Just as we feared, I have been diagnosed with celiac, and it is quite likely that our children have it, too.

We love your baking so much, it is breaking our hearts to think we can't even have a taste. :( Waah!

I've been doing some research, and people with celiac say that it is possible to bake almost anything with gluten-free flour substitutes and have it turn out practically identical to the gluteny original, but that:

1) it helps if you are an experienced baker to begin with and

2) gluten-free batters and doughs look VERY different from the gluteny ones, but do come out the same, so following the recipe is really important--no messing about with the batter to make it "look right," and

3) it is absolutely VITAL that no "real " flour ever come in contact with the bakeware, as even cross-contamination can cause damage to my intestines.

You are the queen of baking, MIL. I know you have never had to bake with the gluten-free flours,but I was wondering if you would consider trying a couple of recipes before your next visit, and then when you come visit us, if you might help me with my first gluten-free baking. I'll buy all the supplies, even the ones for you to use at your house to try it out.

I just can't stand the thought of not being able to have all the wonderful stuff you bake--but the doctor has given me really strict and REALLY SCARY warnings about cheating, and all the research I have seen agrees with the doctor. Having "just a little" gluten could be the trigger for things like autoimmune thyroid disease, diabetes, fibromyalgia, rheumatoid arthritis, and even CANCER. (Can you believe this? Why are the food companies allowed to put gluten in everything from soy sauce to ice cream to tuna salad to...arrrgh!)

=-=-=

:: EXERCISE PROMPT ::
Copy the stretch from "Just as we feared, I" through "taste. :( Waah!" from the celiac and gluten-free baking text above, word for word.

:: DATASET ::

=-=-=

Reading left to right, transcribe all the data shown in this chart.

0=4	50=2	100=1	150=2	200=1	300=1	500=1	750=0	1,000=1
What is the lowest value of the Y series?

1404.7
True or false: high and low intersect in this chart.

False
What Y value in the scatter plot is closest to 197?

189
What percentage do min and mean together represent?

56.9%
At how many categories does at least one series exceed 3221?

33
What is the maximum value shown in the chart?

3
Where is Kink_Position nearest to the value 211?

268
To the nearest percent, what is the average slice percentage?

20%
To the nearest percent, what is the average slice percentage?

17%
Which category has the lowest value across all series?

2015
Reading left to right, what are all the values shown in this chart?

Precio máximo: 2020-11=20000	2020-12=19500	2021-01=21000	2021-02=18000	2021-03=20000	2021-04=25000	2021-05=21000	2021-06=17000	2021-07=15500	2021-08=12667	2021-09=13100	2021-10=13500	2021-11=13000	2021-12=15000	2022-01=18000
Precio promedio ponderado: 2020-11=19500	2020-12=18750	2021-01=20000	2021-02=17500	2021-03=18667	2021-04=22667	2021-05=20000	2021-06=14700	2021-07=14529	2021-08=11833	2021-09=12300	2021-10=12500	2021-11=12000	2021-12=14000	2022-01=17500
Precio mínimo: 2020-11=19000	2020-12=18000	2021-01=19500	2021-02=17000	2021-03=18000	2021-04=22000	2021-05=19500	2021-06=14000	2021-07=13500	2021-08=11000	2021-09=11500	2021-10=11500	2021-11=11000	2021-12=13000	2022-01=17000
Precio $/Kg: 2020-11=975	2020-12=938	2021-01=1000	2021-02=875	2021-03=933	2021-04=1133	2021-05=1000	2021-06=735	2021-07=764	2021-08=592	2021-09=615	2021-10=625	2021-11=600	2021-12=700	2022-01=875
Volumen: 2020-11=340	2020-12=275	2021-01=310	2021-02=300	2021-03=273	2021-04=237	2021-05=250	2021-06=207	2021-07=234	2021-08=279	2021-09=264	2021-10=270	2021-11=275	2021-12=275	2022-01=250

=-=-=

:: WRITTEN REPLY ::
Just as we feared, I have been diagnosed with celiac, and it is quite likely that our children have it, too.

We love your baking so much, it is breaking our hearts to think we can't even have a taste. :( Waah!